§ **EXERCISE REQUIREMENTS**: Go through the entries and tally the lines containing the word "ring". Only the total is wanted.

§ **RECORDED DATA**:
────────

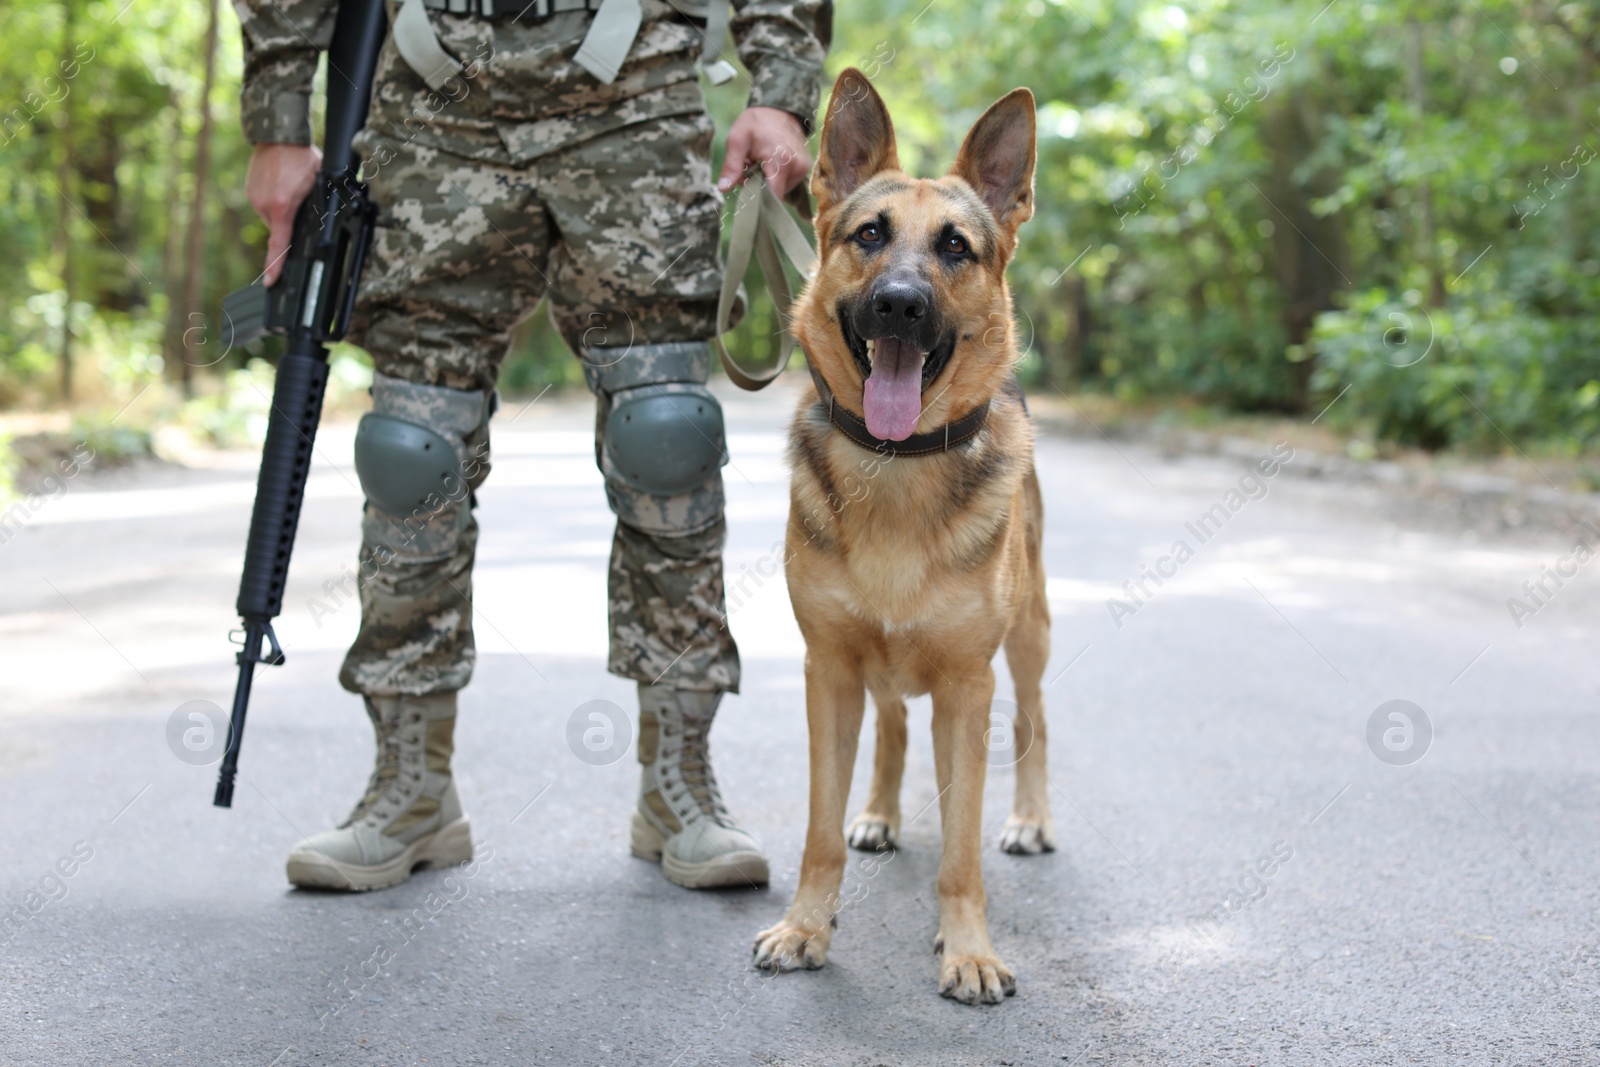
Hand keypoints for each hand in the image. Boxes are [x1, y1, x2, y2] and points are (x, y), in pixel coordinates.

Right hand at [246, 143, 321, 285]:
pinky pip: (265, 205)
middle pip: (280, 229)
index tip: (271, 281)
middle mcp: (264, 205)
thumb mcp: (318, 184)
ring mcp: (254, 198)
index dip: (276, 265)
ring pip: (273, 217)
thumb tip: (316, 229)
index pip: (279, 244)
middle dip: (291, 223)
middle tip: (302, 203)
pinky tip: (282, 185)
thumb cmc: (302, 158)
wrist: (278, 136)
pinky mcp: (250, 191)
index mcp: (282, 207)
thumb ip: (313, 208)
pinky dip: (275, 201)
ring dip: (284, 210)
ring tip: (292, 188)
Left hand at [718, 106, 810, 199]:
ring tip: (760, 164)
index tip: (746, 188)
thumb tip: (723, 188)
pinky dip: (775, 178)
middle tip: (749, 169)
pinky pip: (787, 183)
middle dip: (759, 188)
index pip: (773, 196)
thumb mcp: (737, 139)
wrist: (779, 109)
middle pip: (775, 194)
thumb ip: (731, 166)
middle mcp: (797, 166)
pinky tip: (770, 164)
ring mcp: (803, 168)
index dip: (757, 199)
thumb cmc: (756, 122)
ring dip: (767, 183)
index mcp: (781, 159)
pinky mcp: (805, 168)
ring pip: (780, 190)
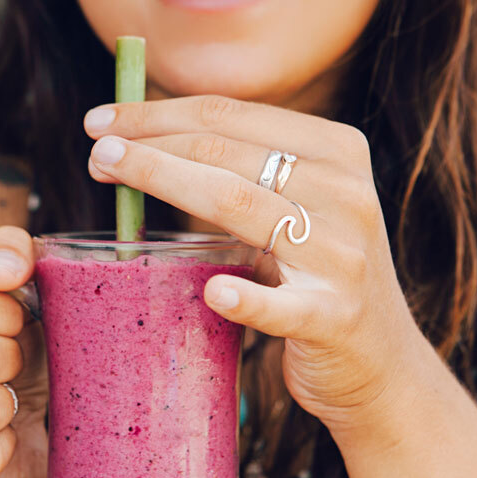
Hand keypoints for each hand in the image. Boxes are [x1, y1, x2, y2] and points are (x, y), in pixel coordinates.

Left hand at [84, 96, 433, 429]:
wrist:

────────

§ **WRITTEN SOLUTION**: 8